“Democracia” es una palabra que se dice fácilmente, pero lograr la realización de su contenido no lo es tanto. Al contrario, el ejercicio real de la democracia es quizá el objetivo más difícil de los estados que suelen proclamarla, por la sencilla razón de que el mundo de las abstracciones (ese mundo en el que todos los hombres son iguales, tienen los mismos derechos y cuentan con mecanismos idóneos para la participación efectiva) está siempre muy lejos del mundo concreto en el que se desenvuelven nuestras vidas. En este último, pese a toda la lírica que hemos oído desde el nacimiento de los tiempos modernos, la humanidad está atravesada por diferencias de todo tipo, entre las cuales las más injuriosas son las que se deben a los privilegios que en ningún lugar del mundo han podido ser completamente eliminados.
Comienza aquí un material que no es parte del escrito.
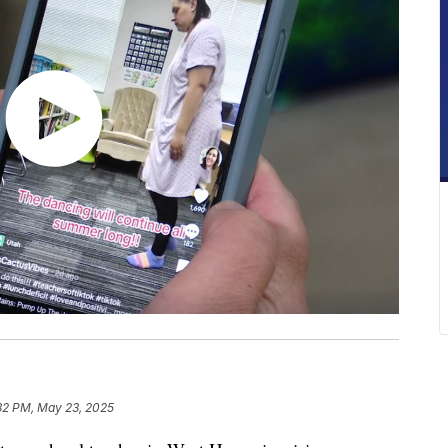
32 PM, May 23, 2025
El ejercicio de la democracia, por lo tanto, requiere un constante y complejo aprendizaje. No se trata de memorizar las recetas de los teóricos que especulan sobre la política o la sociedad, aunque es indispensable conocer sus ideas; tampoco se trata de la divulgación de experiencias particulares, y mucho menos de repetir las consignas de una propaganda ampulosa y siempre fraudulenta. Se trata de un proceso que exige a cada paso la combinación de los principios y los hechos; se trata de una cadena de acciones y valores que se condicionan mutuamente; se trata de una disciplina que solo está al alcance de quien ha decidido someterse a una continua autorregulación de sus propias conductas.
Como todo aprendizaje, el de la democracia exige no solo un profundo sentido de autocrítica, sino también la humildad para admitir errores y enmendarlos. Pero los seres humanos no estamos hechos de la materia inasible que se atribuye a los ángeles, y entre nosotros han sido muy frecuentes los contrastes sorprendentes y las contradicciones inesperadas. No hay campeón de la libertad que no haya sentido alguna vez la tentación del despotismo, ni demócrata convencido que no haya sido alguna vez autoritario. Tampoco hay sistema político que no haya permitido la trampa y el engaño, y ninguno puede erigirse en modelo de acabada tolerancia.
Es ingenuo, por lo mismo, imaginar que la expedición de ciertas leyes o la creación de ciertos organismos puedan asegurar por sí mismas el ejercicio pleno de la participación popular en las decisiones de interés general. Organismos y leyes son herramientas con las cuales podemos trabajar, pero debemos estar muy conscientes de que manejarlas de uno u otro modo no depende solo del conocimiento de una técnica: allí interviene ese complejo insondable que constituye a las personas y que, a falta de otro nombre, solemos llamar conciencia. Una conciencia que no es solo de carácter moral e individual, sino también colectiva: aquella que nos permite sustentar el imaginario de una totalidad con objetivos comunes. Una conciencia que todavía debe aprender a ejercitar la democracia.